The New Peerage, 1769.

This year marks the 250th anniversary of the first edition of The New Peerage published in 1769 by a bookseller and stationer, John Almon. He passed on the editorship to one of his assistants and, perhaps unfairly, it became known as Debrett’s after its second editor, John Debrett.

Debrett’s are celebrating their 250th birthday by publishing the 150th and final printed edition of Debrett’s Peerage & Baronetage. It will be in two volumes totalling over 3,000 pages, contain some 140,000 names and cost a nugatory £450.

Burke’s Peerage & Baronetage, 1839.

Its younger rival, first edition 1826, Burke’s Peerage, published its latest (107th) edition in 2003. I think both Debrett’s and Burke’s will now only be published digitally. However, for many generations to come country house libraries will have those reassuring red cloth bindings, doorstoppers of books, adorning their shelves, gleaming dull gold, with the owners’ page usually well-thumbed. Here is something from the 1896 Debrett’s.
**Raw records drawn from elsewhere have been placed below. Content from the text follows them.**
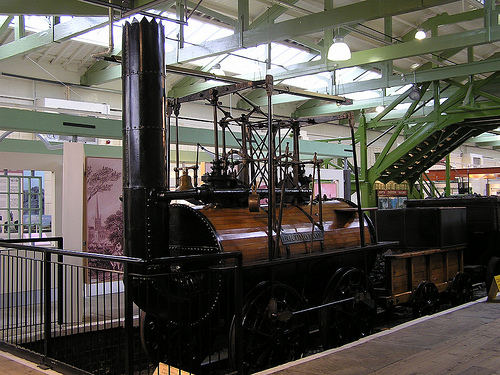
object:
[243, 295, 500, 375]
pathway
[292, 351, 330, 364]
lines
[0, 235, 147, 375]
rail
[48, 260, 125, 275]
rod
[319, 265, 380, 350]
engine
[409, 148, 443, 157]
steps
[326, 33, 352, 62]
lights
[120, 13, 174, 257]
chimney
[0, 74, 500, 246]
wall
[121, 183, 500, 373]
train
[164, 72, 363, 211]
shed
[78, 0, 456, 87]
bar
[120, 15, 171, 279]
pipe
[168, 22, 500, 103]
beams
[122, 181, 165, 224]
metal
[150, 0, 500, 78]
ceiling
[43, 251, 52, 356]
poles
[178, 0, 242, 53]
windows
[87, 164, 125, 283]
picture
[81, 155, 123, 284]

What became of the Marlborough Club? The Bachelors’ has, by a circuitous route been assimilated into Brooks’s and the Kildare Street is now The Kildare Street and University Club. My family’s association with the Bachelors’ is not forgotten. A cartoon, by my great-half-uncle Paddy,  is in the Gents at Brooks’s. He was a member of the Bachelors’. Its title is The Only Bachelor in The Bachelors’ Club. I will post a picture sometime.